* _Exercise details_: Reproduce the lines of the listing below without any change, starting at the line that contains "Approfondimenti" and ending at the line that contains "Amazonアカウントをお持ちの方", with both of those lines included.

* _Given records_:
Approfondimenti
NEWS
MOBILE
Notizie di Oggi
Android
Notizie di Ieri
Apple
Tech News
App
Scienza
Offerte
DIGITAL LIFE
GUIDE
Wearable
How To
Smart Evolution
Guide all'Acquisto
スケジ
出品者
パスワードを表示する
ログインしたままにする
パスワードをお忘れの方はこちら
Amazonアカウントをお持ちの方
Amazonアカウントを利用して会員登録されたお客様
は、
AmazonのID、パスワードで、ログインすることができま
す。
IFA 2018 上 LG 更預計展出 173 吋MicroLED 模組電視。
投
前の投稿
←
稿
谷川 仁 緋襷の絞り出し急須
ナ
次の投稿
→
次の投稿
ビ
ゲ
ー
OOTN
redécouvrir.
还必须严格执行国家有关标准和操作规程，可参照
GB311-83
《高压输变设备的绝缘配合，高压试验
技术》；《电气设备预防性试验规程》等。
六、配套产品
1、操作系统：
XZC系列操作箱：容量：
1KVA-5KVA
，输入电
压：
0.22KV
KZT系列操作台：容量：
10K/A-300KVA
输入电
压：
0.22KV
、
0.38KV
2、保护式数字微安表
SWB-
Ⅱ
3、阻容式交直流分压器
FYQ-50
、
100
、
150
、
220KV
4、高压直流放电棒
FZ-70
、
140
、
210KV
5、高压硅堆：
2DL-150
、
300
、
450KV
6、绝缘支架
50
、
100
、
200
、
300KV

--

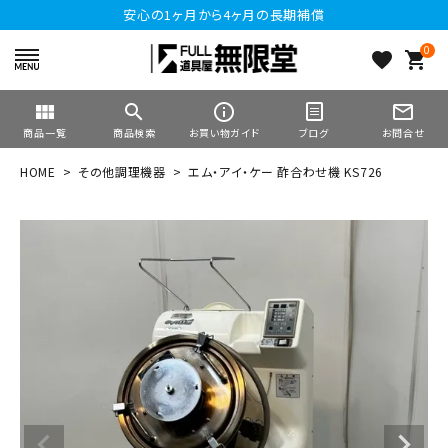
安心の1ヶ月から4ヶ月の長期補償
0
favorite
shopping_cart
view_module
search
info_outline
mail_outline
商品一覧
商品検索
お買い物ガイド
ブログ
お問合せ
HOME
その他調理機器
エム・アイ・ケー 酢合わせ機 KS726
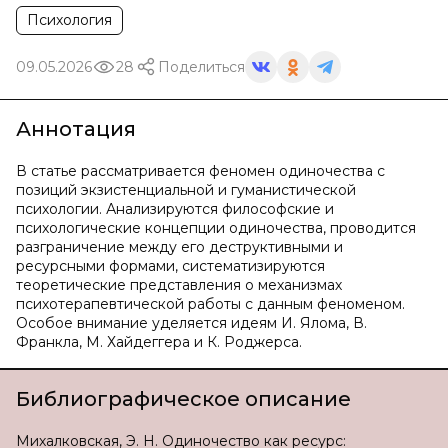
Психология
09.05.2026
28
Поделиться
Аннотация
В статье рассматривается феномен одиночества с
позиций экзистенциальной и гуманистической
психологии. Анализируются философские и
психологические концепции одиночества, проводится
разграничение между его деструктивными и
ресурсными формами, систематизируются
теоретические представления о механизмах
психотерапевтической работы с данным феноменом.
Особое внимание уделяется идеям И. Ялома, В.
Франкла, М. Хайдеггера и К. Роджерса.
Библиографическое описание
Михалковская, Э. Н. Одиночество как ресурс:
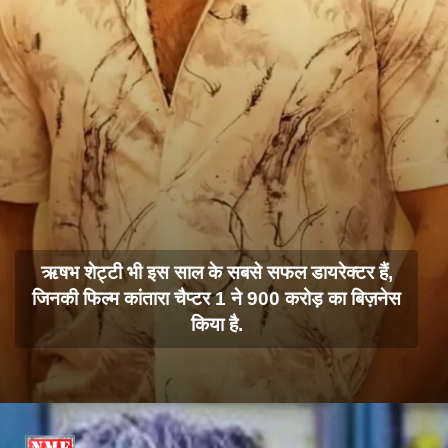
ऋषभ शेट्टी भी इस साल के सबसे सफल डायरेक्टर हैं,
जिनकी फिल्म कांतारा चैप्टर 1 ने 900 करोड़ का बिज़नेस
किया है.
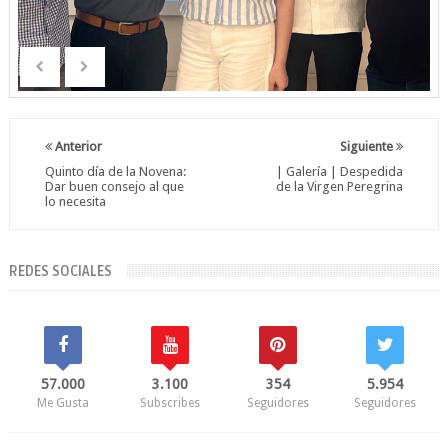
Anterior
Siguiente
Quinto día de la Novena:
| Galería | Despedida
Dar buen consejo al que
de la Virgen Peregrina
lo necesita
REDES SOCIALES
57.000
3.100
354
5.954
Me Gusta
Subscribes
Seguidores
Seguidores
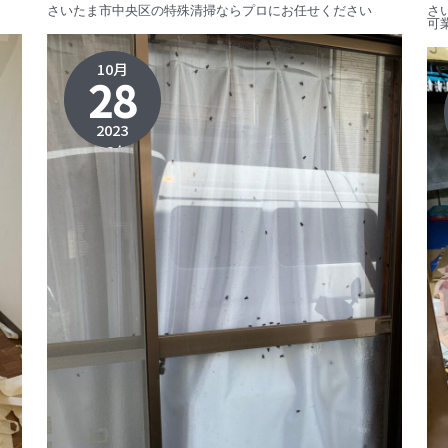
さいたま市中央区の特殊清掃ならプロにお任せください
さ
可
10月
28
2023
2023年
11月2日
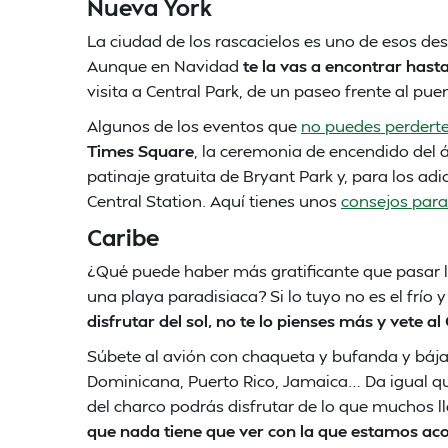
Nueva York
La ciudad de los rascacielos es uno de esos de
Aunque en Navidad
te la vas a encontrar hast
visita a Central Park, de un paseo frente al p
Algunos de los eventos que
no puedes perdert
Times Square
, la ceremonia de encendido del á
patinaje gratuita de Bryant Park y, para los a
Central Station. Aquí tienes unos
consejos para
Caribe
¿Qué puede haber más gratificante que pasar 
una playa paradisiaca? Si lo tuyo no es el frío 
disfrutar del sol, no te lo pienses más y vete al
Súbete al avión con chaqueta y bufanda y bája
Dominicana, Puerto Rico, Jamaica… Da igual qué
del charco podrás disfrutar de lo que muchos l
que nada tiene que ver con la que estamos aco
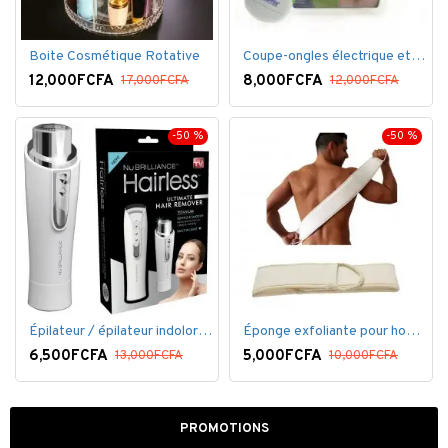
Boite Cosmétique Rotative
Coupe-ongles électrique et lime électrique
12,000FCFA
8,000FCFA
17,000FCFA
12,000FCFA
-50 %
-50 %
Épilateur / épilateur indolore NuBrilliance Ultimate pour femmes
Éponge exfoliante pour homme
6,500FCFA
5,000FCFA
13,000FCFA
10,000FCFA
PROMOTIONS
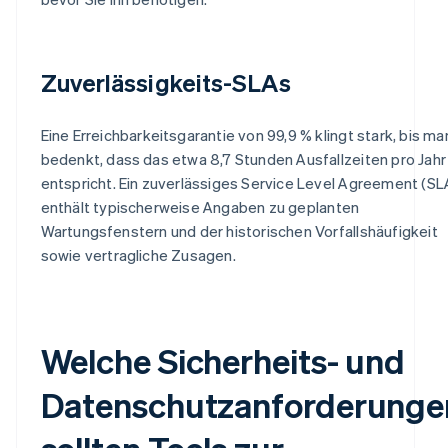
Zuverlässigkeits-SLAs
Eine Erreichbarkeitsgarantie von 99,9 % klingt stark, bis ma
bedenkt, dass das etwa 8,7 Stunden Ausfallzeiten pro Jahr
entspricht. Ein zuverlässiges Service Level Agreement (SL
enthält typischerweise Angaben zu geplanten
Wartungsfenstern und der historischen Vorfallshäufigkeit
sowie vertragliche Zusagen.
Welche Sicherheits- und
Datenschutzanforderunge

* _Reply to the exercise_:
Approfondimenti
NEWS
MOBILE
Notizie di Oggi
Android
Notizie di Ieri
Apple
Tech News
App
Scienza
Offerte
DIGITAL LIFE
GUIDE
Wearable
How To
Smart Evolution
Guide all'Acquisto
スケジ
出品者
パスワードを表示する
ログインしたままにする
パスワードをお忘れの方はこちら
Amazonアカウントをお持ちの方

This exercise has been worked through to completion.